Con el horno, pues, a punto de reventar, el novel gobernante ha recurrido al primero de los sobres. Lo abrió en secreto, dentro de un closet para que nadie se diese cuenta de que estaba tan urgido de un consejo oportuno.
Había una hoja de papel con esta sola frase: “Échame la culpa”.
Inmediatamente, el nuevo jefe dio instrucciones a su secretaria de Desinformación. Trucos sucios. Similares y Conexos para que desatara una campaña en contra del anterior, a quien se acusó no sólo de haber heredado los problemas en curso, sino hasta de sabotear las instituciones, en torva alianza con otros actores que dejó dentro de la administración.
Los controladores cumplieron podría decirse a medias eficazmente su parte; la gran prensa condenó a los “emisarios del pasado”, y al antecesor lo mandaron de embajador a un archipiélago más allá de las islas Fidji. Así se planeó. Así se hizo.
Aparentemente la calma retornó a la ínsula. Pasaron varios meses de relativa calma. El jefe de gobierno creía tener todo bajo control; pero casi súbitamente reventó el escándalo.

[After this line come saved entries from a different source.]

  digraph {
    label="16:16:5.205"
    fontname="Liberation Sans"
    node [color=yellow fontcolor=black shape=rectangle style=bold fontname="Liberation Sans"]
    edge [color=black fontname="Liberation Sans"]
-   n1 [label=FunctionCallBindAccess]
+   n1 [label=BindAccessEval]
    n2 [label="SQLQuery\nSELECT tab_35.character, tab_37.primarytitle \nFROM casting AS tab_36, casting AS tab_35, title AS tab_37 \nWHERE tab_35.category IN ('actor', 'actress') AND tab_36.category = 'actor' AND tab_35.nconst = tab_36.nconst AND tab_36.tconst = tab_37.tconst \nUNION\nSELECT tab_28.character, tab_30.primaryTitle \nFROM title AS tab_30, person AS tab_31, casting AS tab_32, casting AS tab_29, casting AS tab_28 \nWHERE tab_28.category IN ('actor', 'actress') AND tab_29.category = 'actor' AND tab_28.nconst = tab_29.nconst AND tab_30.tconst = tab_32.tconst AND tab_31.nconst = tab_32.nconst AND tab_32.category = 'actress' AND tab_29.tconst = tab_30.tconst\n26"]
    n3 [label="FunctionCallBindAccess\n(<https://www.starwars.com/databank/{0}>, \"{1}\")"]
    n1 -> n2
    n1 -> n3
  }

Se descubrieron casos de corrupción que involucraban a funcionarios importantes. Hubo asesinatos proditorios de periodistas. El clero y la iniciativa privada se unieron en una competencia para ver quién tenía más. Grupos cada vez más grandes de maestros, obreros y campesinos –furiosos porque se le había engañado- llegaban hasta la ciudad capital para pedir la solidaridad de la gente. Juntos se lanzaban a las calles y el ejército y la marina comenzaron a tomar providencias para hacerse cargo de una situación que la policía no daba trazas de poder controlar.

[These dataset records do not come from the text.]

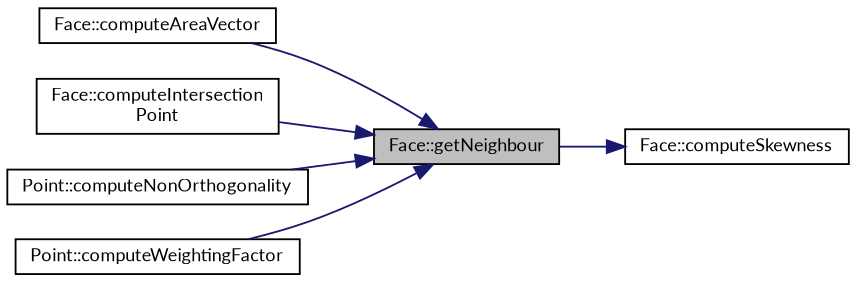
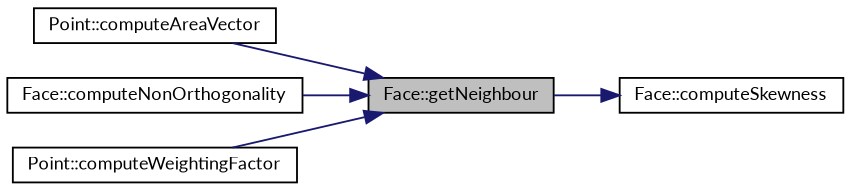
  digraph {
    fontname=Lato
    rankdir=RL
    node [color=black fontname=Lato fontsize=10 shape=record]
    edge [color=midnightblue dir=back fontname=Lato fontsize=10 labelfontname=Helvetica labelfontsize=10 style=solid]
    n1 [fillcolor=grey75 fontcolor=black height=0.2 label="Face::getNeighbour" style=filled width=0.4]
-   n2 [height=0.2 label="Face::computeAreaVector" width=0.4]
-   n3 [height=0.2 label="Face::computeIntersection\lPoint" width=0.4]
-   n4 [height=0.2 label="Point::computeNonOrthogonality" width=0.4]
+   n2 [height=0.2 label="Point::computeAreaVector" width=0.4]
+   n4 [height=0.2 label="Face::computeNonOrthogonality" width=0.4]
    n5 [height=0.2 label="Point::computeWeightingFactor" width=0.4]
    n6 [height=0.2 label="Face::computeSkewness" width=0.4]
    n1 -> n2
-   n1 -> n3
    n1 -> n4
    n1 -> n5
    n6 -> n1
  }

El nivel de crítica en los medios menos importantes había subido notablemente. No así en los diarios, revistas, radio y televisión oficiales.
En tan difícil trance, el gobernante se acordó nuevamente de los sobres. Abrió el segundo. La hoja decía: «Reorganiza el gabinete”.
Al punto hubo ceses, remociones, algunos emocionantes “enroques”; un ministro fue a para a la cárcel acompañado de un buen número de empleados menores.
Podrá parecer increíble que la calma haya renacido; pero no se olvide que ese pueblo en el fondo era bastante ingenuo. Recuperó su “fe en las instituciones” –como se decía en la retórica oficial- con sólo ver que se hacían unos cuantos escarmientos.
Todo, empero, tiene un límite. Hasta la ingenuidad. Y ocurrió entonces que a los cuantos meses el mundo entero se estaba viniendo encima de aquel asendereado jefe insular.
Ahora ya no un sector, sino la sociedad entera está en vilo. Rápidamente acudió al sobre que quedaba. Lo abrió con febril ademán. Pero la hoja de papel sólo aconsejaba: “Haz tres sobres”.